▶ DATA PROVIDED
[Start of Attachment]

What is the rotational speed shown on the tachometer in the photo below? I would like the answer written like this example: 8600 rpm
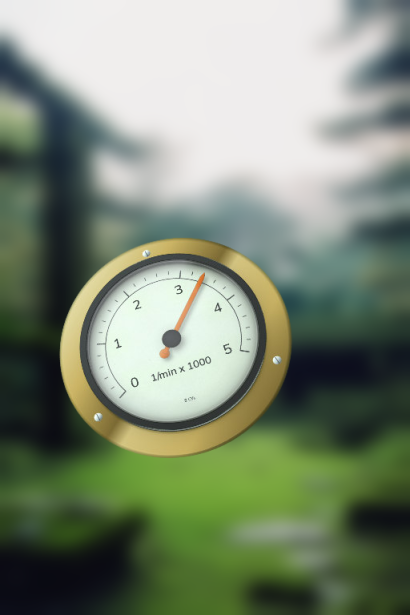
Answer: 3400 rpm
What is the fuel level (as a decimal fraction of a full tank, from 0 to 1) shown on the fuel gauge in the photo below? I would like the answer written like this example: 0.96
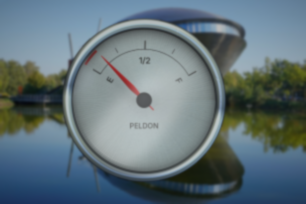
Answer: 0.125
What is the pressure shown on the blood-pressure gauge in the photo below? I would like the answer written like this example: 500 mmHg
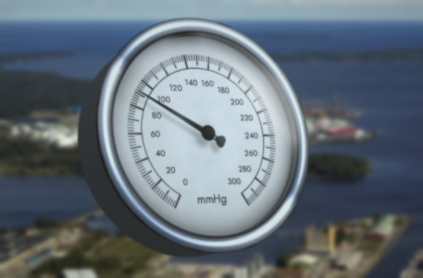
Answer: 90 mmHg
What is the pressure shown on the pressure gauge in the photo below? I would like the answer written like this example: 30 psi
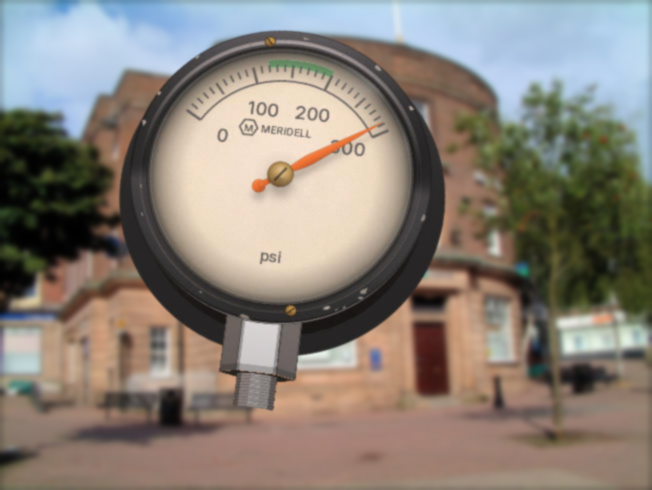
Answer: 290 psi
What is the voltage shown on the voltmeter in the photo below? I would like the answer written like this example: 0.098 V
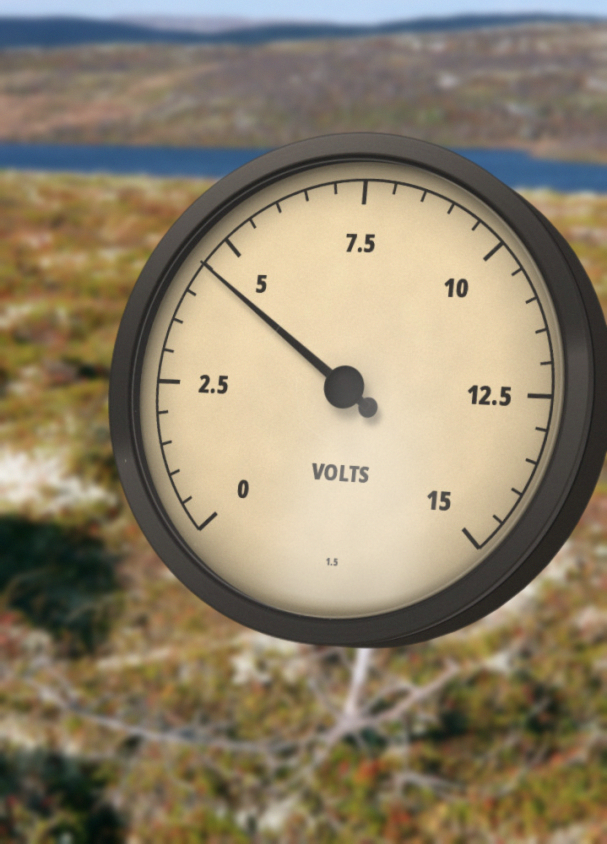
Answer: 4.5 V
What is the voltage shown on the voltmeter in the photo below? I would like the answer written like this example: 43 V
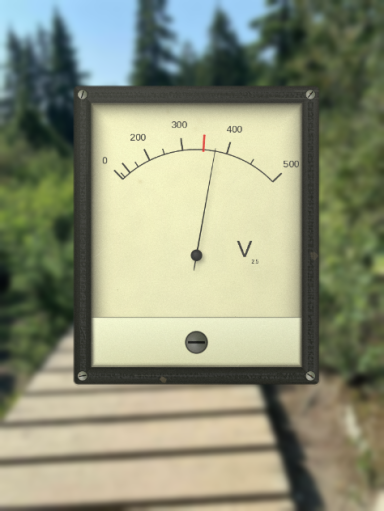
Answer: 375 V
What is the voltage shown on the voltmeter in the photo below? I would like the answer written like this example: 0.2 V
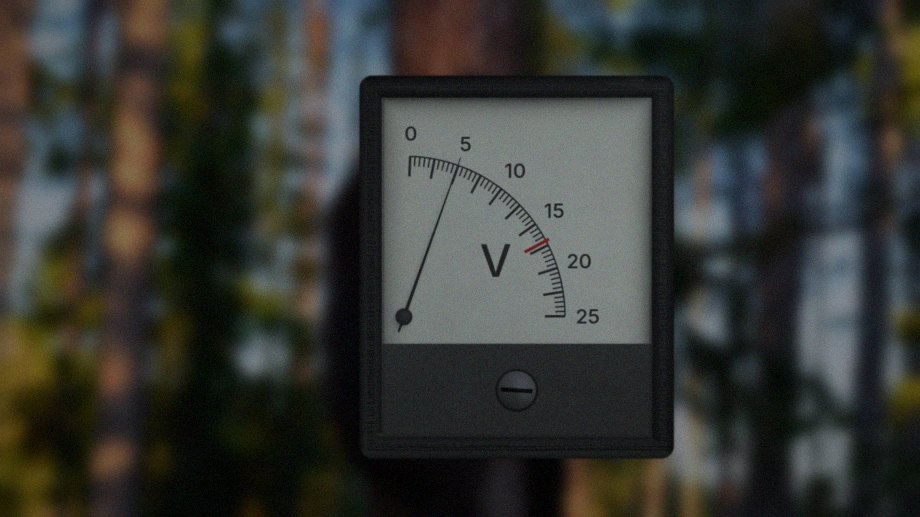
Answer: 5 V
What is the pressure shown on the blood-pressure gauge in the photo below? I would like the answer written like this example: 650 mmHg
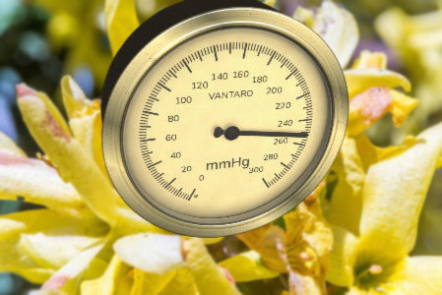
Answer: 250 mmHg
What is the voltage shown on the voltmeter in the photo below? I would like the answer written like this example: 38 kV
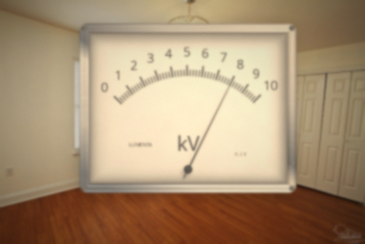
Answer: 8 kV
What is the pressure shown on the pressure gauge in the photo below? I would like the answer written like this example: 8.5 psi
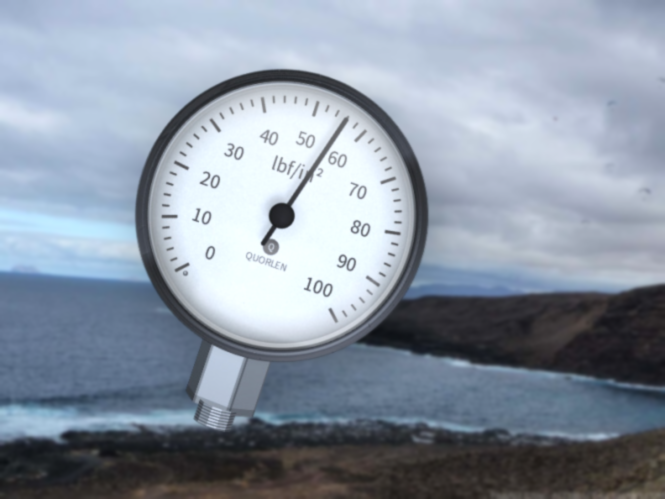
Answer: 56 psi
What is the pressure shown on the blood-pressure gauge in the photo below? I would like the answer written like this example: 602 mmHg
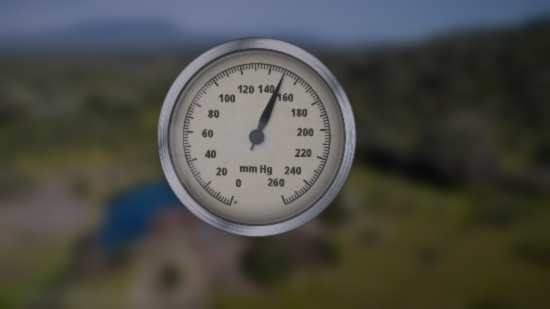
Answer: 150 mmHg
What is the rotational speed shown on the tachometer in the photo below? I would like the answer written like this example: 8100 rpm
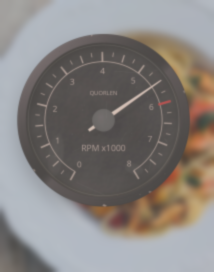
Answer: 5500 rpm
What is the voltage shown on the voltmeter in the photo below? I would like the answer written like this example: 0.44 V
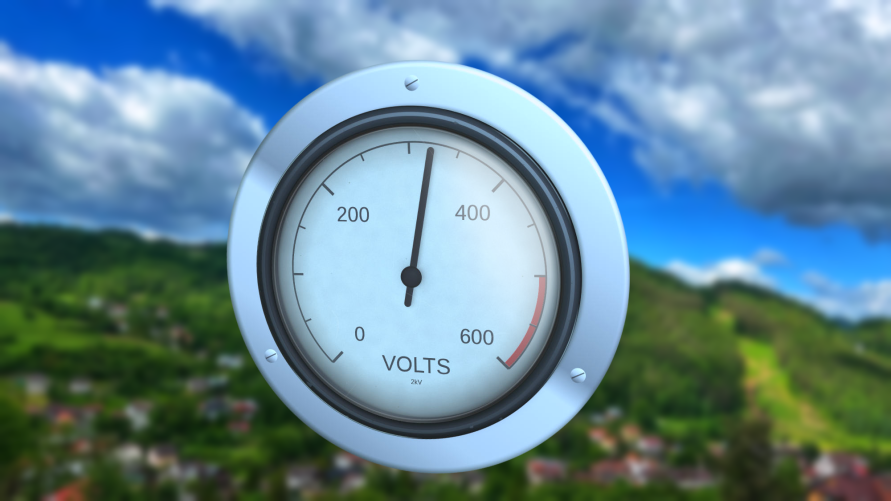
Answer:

[End of Attachment]

▶ INSTRUCTIONS TO FOLLOW
Revise the listing from its beginning through the line containing "Answer: 375 V", inclusive, replacing "photo" with "image" and leaving everything else unchanged. Leave the pictures out of your answer.

▶ RESPONSE AREA
What is the rotational speed shown on the tachometer in the image below? I would like the answer written like this example: 8600 rpm
Answer: 3400 rpm
What is the fuel level (as a decimal fraction of a full tank, from 0 to 1) shown on the fuel gauge in the image below? I would like the answer written like this example: 0.96
Answer: 0.125
What is the pressure shown on the blood-pressure gauge in the image below? I would like the answer written like this example: 500 mmHg
Answer: 90 mmHg
What is the pressure shown on the pressure gauge in the image below? I would like the answer written like this example: 30 psi
Answer: 290 psi
What is the voltage shown on the voltmeter in the image below? I would like the answer written like this example: 0.098 V
Answer: 4.5 V
What is the voltage shown on the voltmeter in the image below? I would like the answer written like this example: 43 V
Answer: 375 V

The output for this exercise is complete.